- _Enunciado del problema_:
Según el texto sobre community management y performance marketing:
(a) ¿Cuál es el error más caro que se observa en empresas de CABA y AMBA?
(b) ¿Qué métricas clave se asignan al performance marketing en la comparativa?
(c) ¿Por dónde se recomienda arrancar a la mayoría de las pymes con presupuesto acotado?

- _Texto citado_:
=-=-=

Si tenés que quedarte con una sola idea: el performance marketing genera ventas y leads medibles con pauta, mientras que el community management gestiona tu marca y tu comunidad en redes (contenido orgánico, respuestas, conversación). No compiten: persiguen objetivos distintos y se miden distinto. El error más caro que vemos en empresas de CABA y AMBA es contratar un community manager esperando que “traiga clientes”, o medir una campaña de performance por likes y seguidores.
Qué hace cada uno
El community manager trabaja la presencia orgánica de tu marca en redes: planifica y publica contenido, responde comentarios y mensajes, modera la comunidad y mantiene un tono coherente. Su valor está en la cercanía y la reputación, no en el ticket de venta. Es un trabajo continuo y cualitativo, difícil de atribuir peso a peso.
El performance marketing trabaja sobre la acción concreta: que alguien compre, deje un dato o agende una llamada. Pone plata en pauta, mide cada paso y optimiza para bajar el costo de cada resultado. Si invertís $100.000, querés saber cuántos leads o ventas generaron y a qué CPA. Esa precisión es justo lo que el community management no busca darte.
Comparativa rápida
| Community management | Performance marketing | |
|---|---|---|
| Objetivo | Marca, comunidad, reputación | Ventas y leads medibles |
| Canal típico | Redes orgánicas | Pauta paga (Meta Ads, Google Ads) |
| Métrica clave | Engagement, alcance orgánico, comunidad | ROAS, CPA, conversiones |
| Atribución | Difusa, cualitativa | Directa, peso por peso |
| Pregunta que responde | ”¿Cómo me perciben y me hablan?" | "¿Cuánto me deja cada peso invertido?” |
| Plazo | Continuo, a largo plazo | Corto y continuo |
La diferencia de fondo no es el canal: una misma red social puede ser terreno de community management (orgánico) o de performance (pauta). Lo que cambia es el objetivo y cómo medís el éxito.
El malentendido que sale caro
Muchas pymes piensan que “estar en redes” equivale a “vender por redes”. No es lo mismo. Un buen community manager puede tener una comunidad activa y comprometida, pero eso rara vez se traduce solo en facturación previsible. Para vender de forma escalable necesitás un sistema que ponga tu oferta delante de la persona correcta, en el momento correcto, y que mida el resultado: eso es performance.
Pedirle ventas medibles al orgánico es como pedirle ROAS a una acción de marca: te vas a frustrar porque no es su trabajo. Y al revés, medir una campaña de performance por seguidores o likes te oculta si realmente estás ganando plata. La frontera entre ambos mundos la desarrollamos en agencia de performance vs. agencia de comunicación.
No es “uno u otro”: es cuestión de orden
En la práctica, los dos conviven dentro del mismo embudo. El community management cuida la parte de arriba y los costados: marca, confianza, prueba social, atención al que ya te conoce. El performance captura demanda y la convierte en ventas. El contenido orgánico es importante, pero cumple un rol distinto al de la pauta, algo que detallamos en marketing de contenidos vs. performance.
El problema aparece cuando una empresa invierte fuerte en redes orgánicas sin un motor que convierta esa atención en negocio. Por eso, para la mayoría de las pymes con presupuesto acotado, nuestra recomendación es arrancar por performance: valida si hay demanda, factura desde temprano y genera datos reales. Una vez que ese motor funciona, el community management deja de ser un gasto difuso y pasa a sostener la marca sobre algo que ya convierte. El orden entre construir marca y traer resultados lo vemos en branding vs. performance: cuál va primero.
Una señal para no confundirte
Si tu pregunta es “¿cómo vendo más este trimestre?”, la respuesta es performance. Si tu pregunta es “¿cómo cuido la conversación y la reputación de mi marca en redes?”, ahí entra el community management. Confundir las dos preguntas es lo que hace que muchos presupuestos se gasten sin un resultado claro.
En Rableb arrancamos casi siempre por el lado del resultado medible: campañas que podés leer en números, con un CPA y un ROAS claros, y decisiones tomadas con datos y criterio, no con el manual de turno. El community management es una pieza valiosa, pero cumple otra función. Primero entender qué te deja cada peso; después, construir comunidad sobre terreno firme.

=-=-=

- _Datos proporcionados_:

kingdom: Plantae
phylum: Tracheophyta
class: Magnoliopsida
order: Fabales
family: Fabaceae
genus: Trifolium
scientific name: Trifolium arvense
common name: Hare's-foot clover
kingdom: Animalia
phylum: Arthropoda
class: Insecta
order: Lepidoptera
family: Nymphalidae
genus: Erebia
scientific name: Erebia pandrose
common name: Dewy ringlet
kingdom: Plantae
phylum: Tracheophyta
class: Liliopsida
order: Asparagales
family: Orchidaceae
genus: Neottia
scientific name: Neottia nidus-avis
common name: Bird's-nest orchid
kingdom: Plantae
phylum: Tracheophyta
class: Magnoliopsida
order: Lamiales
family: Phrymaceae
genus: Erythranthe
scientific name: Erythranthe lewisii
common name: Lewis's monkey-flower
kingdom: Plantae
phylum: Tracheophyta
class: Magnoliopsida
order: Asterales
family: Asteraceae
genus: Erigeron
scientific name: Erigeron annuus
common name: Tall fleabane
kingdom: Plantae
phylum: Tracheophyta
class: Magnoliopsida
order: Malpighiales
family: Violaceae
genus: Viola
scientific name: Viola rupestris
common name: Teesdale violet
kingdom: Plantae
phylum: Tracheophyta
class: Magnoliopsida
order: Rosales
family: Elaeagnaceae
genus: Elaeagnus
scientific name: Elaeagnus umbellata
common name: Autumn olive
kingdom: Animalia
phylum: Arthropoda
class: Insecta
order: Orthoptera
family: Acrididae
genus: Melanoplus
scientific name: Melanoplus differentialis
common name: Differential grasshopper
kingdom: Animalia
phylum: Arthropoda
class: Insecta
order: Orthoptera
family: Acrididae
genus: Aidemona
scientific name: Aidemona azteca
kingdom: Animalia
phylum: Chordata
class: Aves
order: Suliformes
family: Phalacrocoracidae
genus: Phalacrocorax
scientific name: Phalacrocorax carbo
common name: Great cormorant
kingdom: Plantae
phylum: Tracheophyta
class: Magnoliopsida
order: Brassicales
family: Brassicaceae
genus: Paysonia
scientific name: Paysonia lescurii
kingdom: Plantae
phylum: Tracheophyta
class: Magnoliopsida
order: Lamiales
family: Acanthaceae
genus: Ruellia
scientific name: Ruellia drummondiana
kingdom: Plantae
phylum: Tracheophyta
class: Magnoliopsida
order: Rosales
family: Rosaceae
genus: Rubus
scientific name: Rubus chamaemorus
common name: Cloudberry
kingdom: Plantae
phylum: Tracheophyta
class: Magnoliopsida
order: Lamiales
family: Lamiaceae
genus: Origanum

=-=-=

- _Respuesta al ejercicio_:
(a) Contratar un community manager esperando que "traiga clientes", o medir una campaña de performance por likes y seguidores.
(b) ROAS, CPA y conversiones.
(c) Por performance.